# SET TASK A
Answer these questions about the forum thread on Elation dimmers:
(i) What wattage are the bulbs in the PAR 64 lamps?
(ii) How many pars per pack does Mac Hosehead say he would run?
(iii) What kind of program will the performance be?
# SET TASK B
Proceed with the forum thread on Elation dimmers from the point where it stops.

# READING TEXT
——————————
# Elation DP -415 4 dimmer questions



## MikeHD03 (Jul 31, 2017)

I am a new to this lighting stuff. We are putting on an indoor dance performance and I found (really cheap) two 4 bulb trees of PAR 64 lamps, 500 watt bulbs. I just need to turn em on and maybe dim and switch colors during the show. 

I got one Elation DP 415 4 for free and bought another. Will I have a problem running 4 lights into 4 separate channels on each of the Elation dimmers? doing the math it looks like the amp load would be right at the max for the dimmers. 

Thanks for the input. the hall we have rented will probably have 15 amp breakers ,


----------



## Mac Hosehead (Jul 31, 2017)

So 4 pars lamped at 500 watts and run at full is over 15 amps. I would only run 3 pars per pack. Since this is DJ-quality equipment it is usually designed with little headroom.


----------



## MikeHD03 (Jul 31, 2017)

Mac Hosehead said:


> So 4 pars lamped at 500 watts and run at full is over 15 amps. I would only run 3 pars per pack. Since this is DJ-quality equipment it is usually designed with little headroom.


WITH THE 4 COLOR GELS I H3AVE WHAT 3 COLORS SHOULD I USE. green blue red yellow are my choices. How far away should th e lights be. I have a 16 ft adjustable tree
Thank you for the input


----------



## Mac Hosehead (Jul 31, 2017)

Green would be my least favorite. What is the beam spread for the pars? Narrow, Medium or Wide?


----------



## MikeHD03 (Jul 31, 2017)

Ok you got me i have no idea. They are GE 500 watt bulbs. I just got the trees last week they all work. Found a controller with the 4 color fader slides 
So shut green off. Use the blue red and?? Yellow. Or do you recommend a better 3 color combo


----------



## Mac Hosehead (Jul 31, 2017)

The lensing for the lamps is on the front glass. You could possibly compare it to a lamp in a lighting catalog? Hopefully they are wides. Is this production modern dance in leotards?


----------



## MikeHD03 (Aug 1, 2017)

Mac,

The performance will be a Luau Hawaiian program. Ladies will be in colorful patterned print skirts and switch to long patterned dresses during costume changes.


----------



## Mac Hosehead (Aug 1, 2017)
——————————
Dataset entries
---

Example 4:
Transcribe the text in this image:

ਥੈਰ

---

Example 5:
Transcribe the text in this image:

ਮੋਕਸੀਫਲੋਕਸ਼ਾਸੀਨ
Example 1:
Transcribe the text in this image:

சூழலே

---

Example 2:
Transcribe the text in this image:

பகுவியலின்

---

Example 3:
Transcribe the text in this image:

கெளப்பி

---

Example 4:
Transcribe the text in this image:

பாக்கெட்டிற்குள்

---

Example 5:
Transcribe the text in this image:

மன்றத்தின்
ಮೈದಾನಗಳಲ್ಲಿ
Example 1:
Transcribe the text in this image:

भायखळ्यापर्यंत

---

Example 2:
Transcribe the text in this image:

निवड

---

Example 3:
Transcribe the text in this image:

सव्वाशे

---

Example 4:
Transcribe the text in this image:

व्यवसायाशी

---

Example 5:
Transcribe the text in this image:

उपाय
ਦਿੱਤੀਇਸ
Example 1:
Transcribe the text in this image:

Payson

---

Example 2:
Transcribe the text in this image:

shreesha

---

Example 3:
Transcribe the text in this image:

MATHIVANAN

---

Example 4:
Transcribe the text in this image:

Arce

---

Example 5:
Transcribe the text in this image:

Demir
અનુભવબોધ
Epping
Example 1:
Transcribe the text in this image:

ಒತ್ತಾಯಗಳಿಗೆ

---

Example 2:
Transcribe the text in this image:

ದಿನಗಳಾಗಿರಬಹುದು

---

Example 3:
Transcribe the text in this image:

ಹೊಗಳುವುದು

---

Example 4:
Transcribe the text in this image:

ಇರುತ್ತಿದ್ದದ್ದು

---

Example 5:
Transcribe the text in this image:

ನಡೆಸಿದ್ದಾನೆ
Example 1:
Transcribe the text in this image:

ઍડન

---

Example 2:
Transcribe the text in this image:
——————————
# EXERCISE OUTPUT A
(i) 500 watts
(ii) 3
(iii) A Luau Hawaiian program

# EXERCISE OUTPUT B
Saturated gel colors will bring out the colors in the costumes but might not look too well for skin tones. Green is usually not too flattering. A balance is good. You are the light designer so it is what you think looks best.


----------



## seanandkate (Aug 2, 2017)

I might be tempted to keep one of the three a warm neutral colour ( a Rosco 05 or 01 gel should do the trick) to let the colours in the dresses AND the skin tones look natural. Remember that one of the first responsibilities of a lighting designer is visibility. Then you've still got red and blue (and the colours that you can mix together with those two).


----------



## MikeHD03 (Aug 2, 2017)

seanandkate said:


> I might be tempted to keep one of the three a warm neutral colour ( a Rosco 05 or 01 gel should do the trick) to let the colours in the dresses AND the skin tones look natural. Remember that one of the first responsibilities of a lighting designer is visibility. Then you've still got red and blue (and the colours that you can mix together with those two).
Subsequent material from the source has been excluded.